[EM] another wiki poll - assign ratings to single-winner methods!

James Green-Armytage jarmyta at antioch-college.edu
Tue Jun 28 19:21:09 PDT 2005


Hi Juho,
	Your questions are good. I will try to answer them as well as I can. For
reference, the poll in question is at this address:
http://wiki.electorama.com/wiki/Method_evaluation_poll

>The guidelines are quite clear, no problem with them. I had however 
>some other problems that stopped me from answering the questionnaire 
>right away.
>- I'm not familiar enough with the properties of all the methods to 
>answer all the questions

	If you are really unfamiliar with a method, you can just put a question
mark in that space. If you are semi-familiar with a method, and unsure
about your rating, you can put a question mark next to your rating. You
can always go back and change your rating of any method whenever you like.
This info is written at the top of the poll's page.

>- It is not easy to rate with numbers e.g. methods that provide good 
>results but are weak against strategies vs. methods that behave the 
>other way around

	The question of the poll for each method is "how well will the method
perform in a large, contentious electorate?" When I say that the
electorate is contentious, I mean that voters with opposing opinions are
competing with one another, which I mean to imply that they will be
inclined to use tactical voting. So, please assume that tactics will play
a role.
>
>- Similar problems with other criteria
>- Also the fact that some methods could be perfect for one use but not 
>so good for another caused some problems (=> should I give full points 
>to methods that are perfect for one use or should I educe points if 
>they don't fit at all in some other place)
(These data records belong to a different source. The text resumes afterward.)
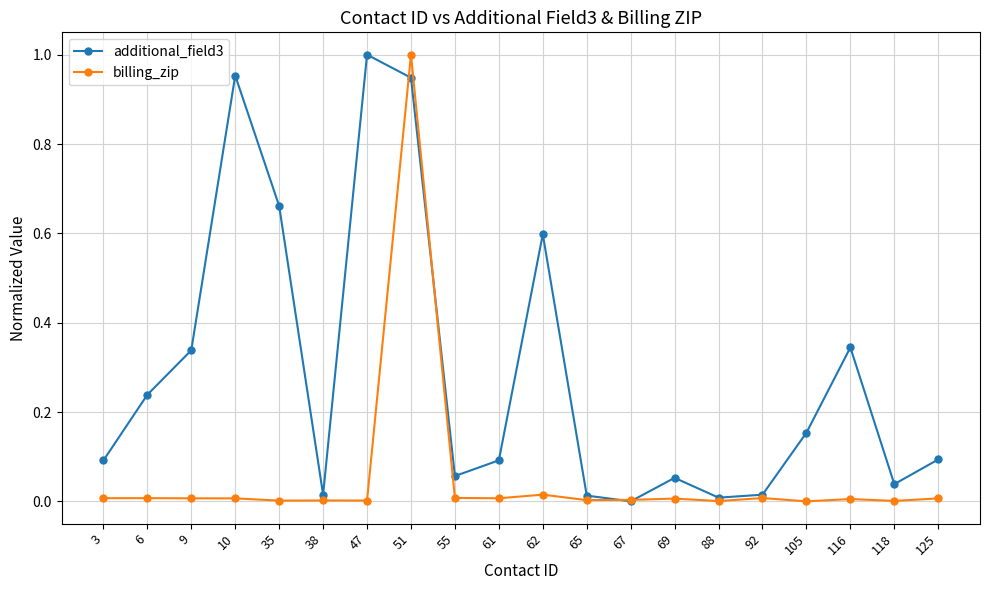

The value of additional_field3 at 38 is 0.0. True or false?

True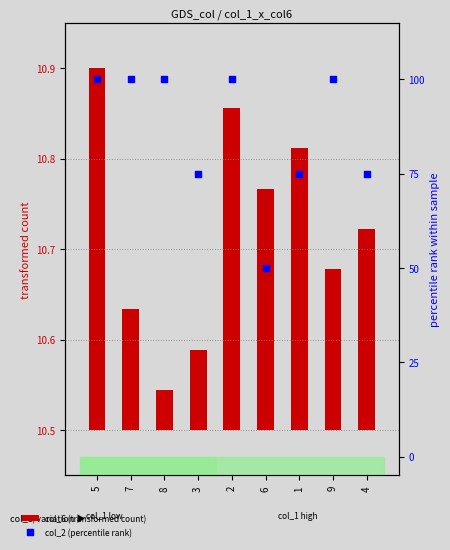

What are all the series names shown in the legend?

col_6 (transformed count), col_2 (percentile rank)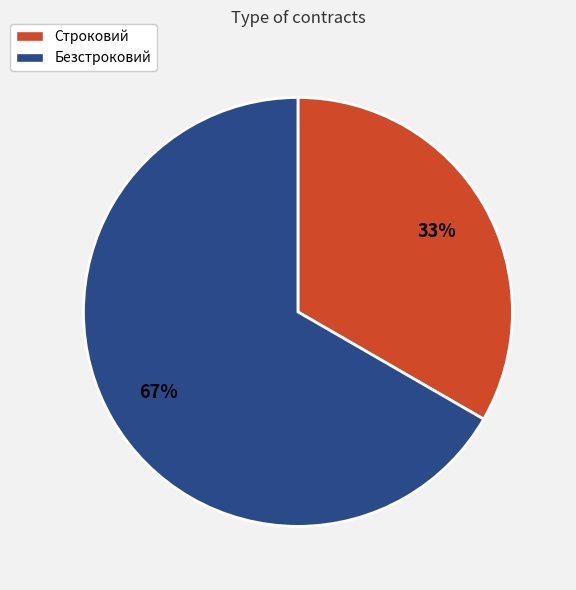

Is the sum of Безстроковий and Строковий greater than half?

Yes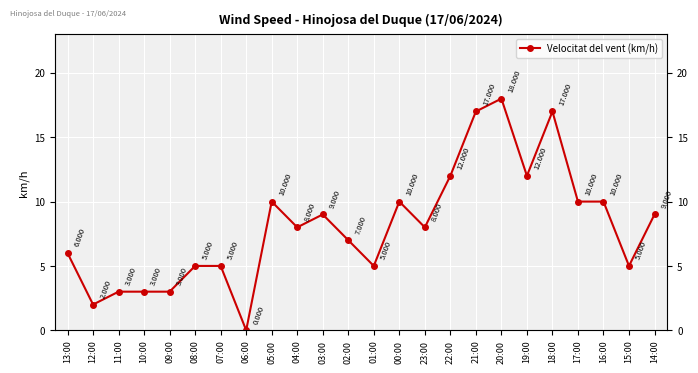

How many lines are shown in the chart?

1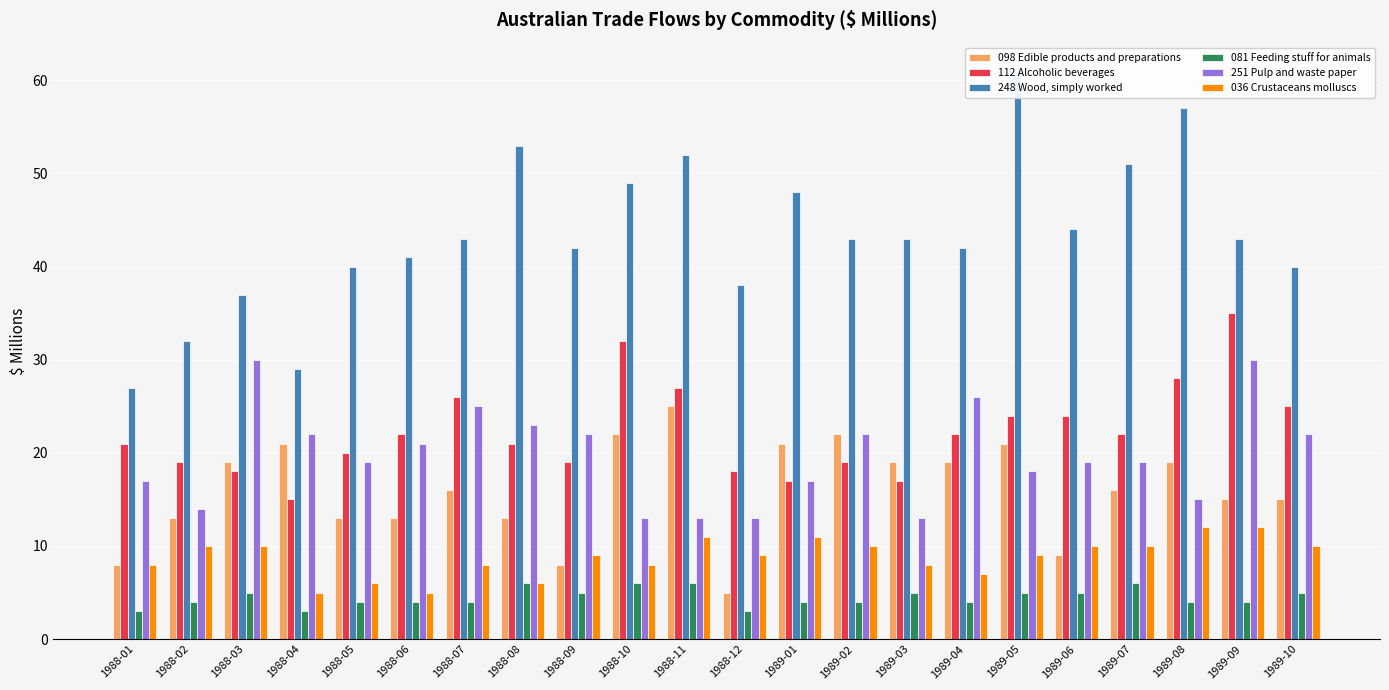

Rank the categories by 081 Feeding stuff for animals value from highest to lowest.

1988-08, 1988-10, 1988-11, 1989-07, 1988-03, 1988-09, 1989-03, 1989-05, 1989-06, 1989-10, 1988-02, 1988-05, 1988-06, 1988-07, 1989-01, 1989-02, 1989-04, 1989-08, 1989-09, 1988-01, 1988-04, 1988-12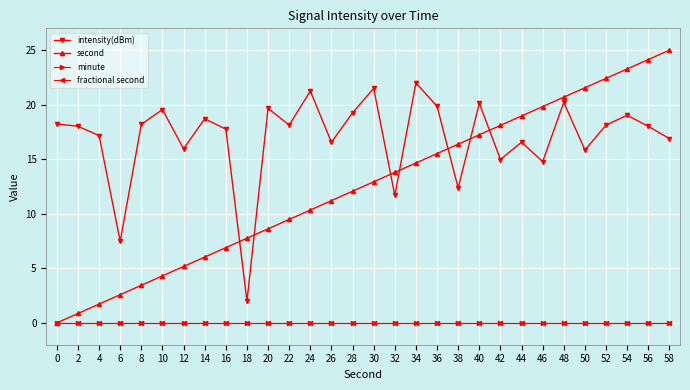

How many lines are shown in the chart?

4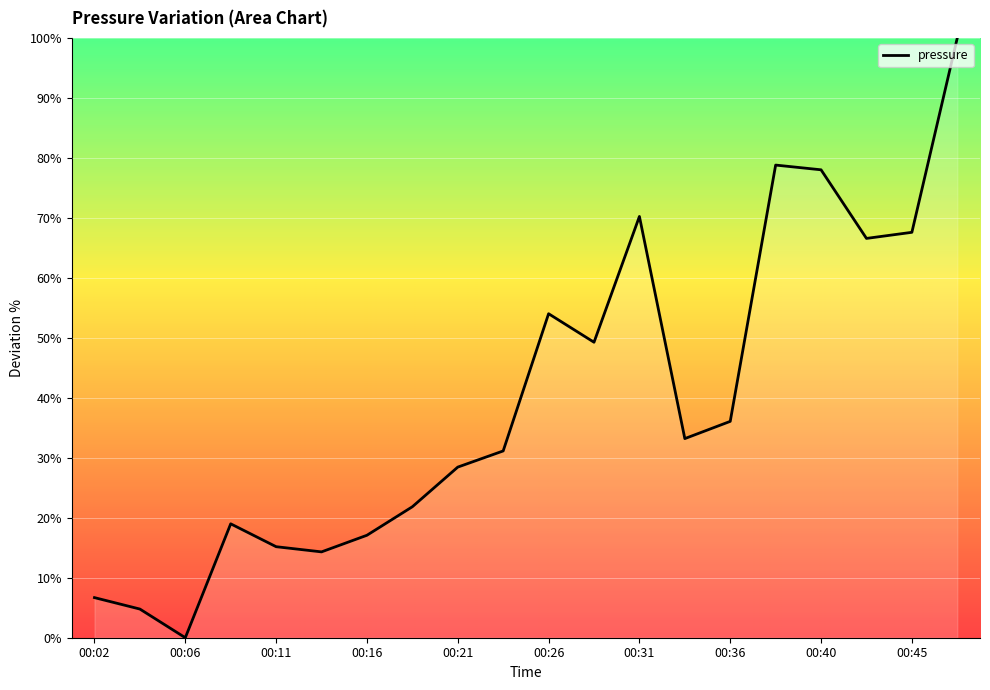

Reading right to left, what are all the values shown in this chart?

100.0	67.6	66.6	78.0	78.8	36.1	33.2	70.2	49.3	54.0	31.1	28.4	21.8	17.1	14.3	15.2	19.0	0.0	4.8	6.7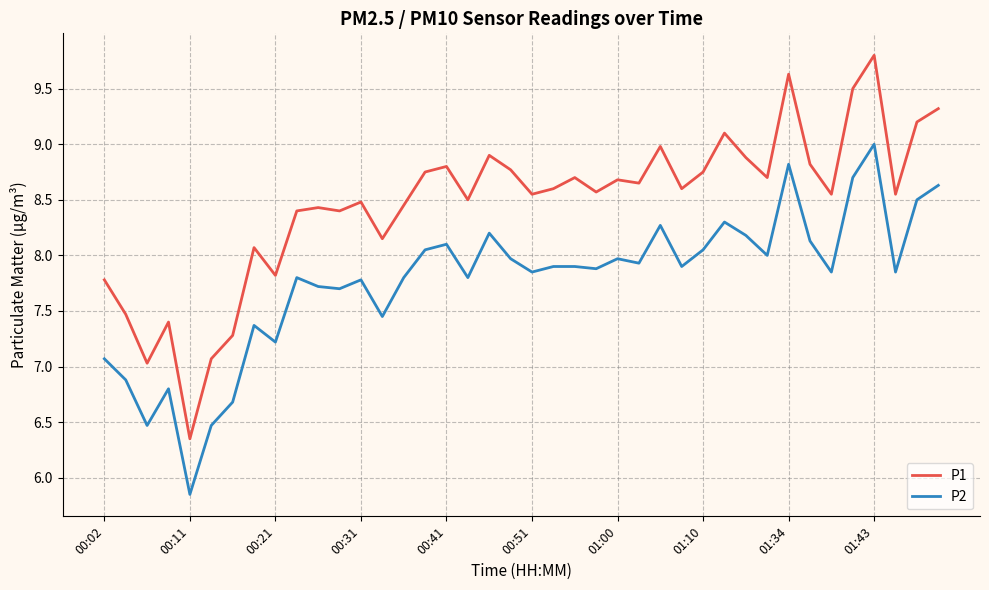

Which series has the largest range (max minus min)?

P1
	Please assume that the method is being used to elect an executive (e.g.
mayor, president, etc.)
	In general, to facilitate comparison, it is probably best to pick one
voting scenario and apply it to all methods. If you want to get very
fancy, you can use multiple scenarios (but the same scenarios for each
method!), and take some sort of weighted average of performance for each
scenario. But I don't recommend that!
	It may be hard to use ratings rather than rankings, but if you like, you
can use the ratings primarily to communicate your ordinal preferences. One
reason I didn't use rankings is that everyone would have to recalculate
their rankings every time a new method was added (an intolerable hassle).
If you can also use rating gaps of different sizes to communicate some
strength of preference information, so much the better.